Homogenization, what it is in inequalities and how to utilize it to its fullest. I have just learnt about homogenization, however I don't really understand it and I can't really utilize it (https://artofproblemsolving.com/wiki/index.php/Homogenization this is where I learnt about it). Could you please explain to me how to use it optimally? Moreover I found a question on IMO 2020, which I believe can be solved using homogenization. It goes as follows:
Let the real numbers $a, b, c, d$ be such that $a\ge b\ge c \ge d >0$ and $a+b+c+d=1$. Prove that:
$(a+2b+3c+4d)a^ab^bc^cd^d<1$
I attempted to solve it by saying that RHS is equal to $(a+b+c+d)^a$, but then I realized that this doesn't help and it doesn't homogenize the inequality either. Then I tried using AM-GM on LHS and getting something which can be homogenized, however I did not succeed there either.
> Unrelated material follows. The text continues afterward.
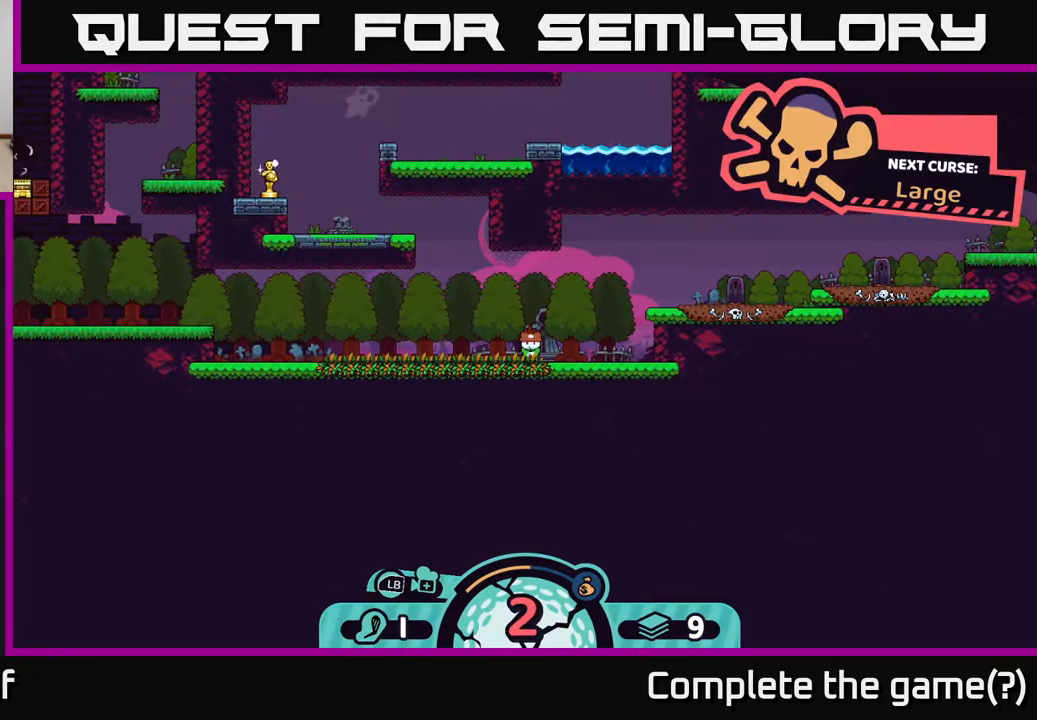
{"buttons": [], "left_stick": "center", "right_stick": "center", "events": []}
Could you please explain to me how to use homogenization optimally and how this question could be solved using it?
 A: By AM-GM $$\prod_{cyc}a^a\leq\sum_{cyc}a^2.$$
Thus, it's enough to prove that $$(a+b+c+d)^3>(a+2b+3c+4d)(a^2+b^2+c^2+d^2),$$
which is obvious after full expanding.
A: Note that $a+2b+3c+4d \leqslant a + 3(b+c+d).$ Using the weighted AM-GM, we have
$$a^2 + b^2 + c^2 + d^2 \geqslant a^ab^bc^cd^d.$$
We need to show that
$$\left[a+3(b+c+d)\right](a^2 + b^2 + c^2 + d^2) \leqslant (a+b+c+d)^3,$$
equivalent to
$$2(b+c+d)\left[a(b+c+d)-b^2-c^2-d^2\right]+2(a+b+c+d)(bc+cd+db) \geqslant 0.$$
Which is true because $a \geqslant b \geqslant c \geqslant d.$
A: A way to work with homogeneizing an inequality is to substituite every variable $x$ by $x/R$.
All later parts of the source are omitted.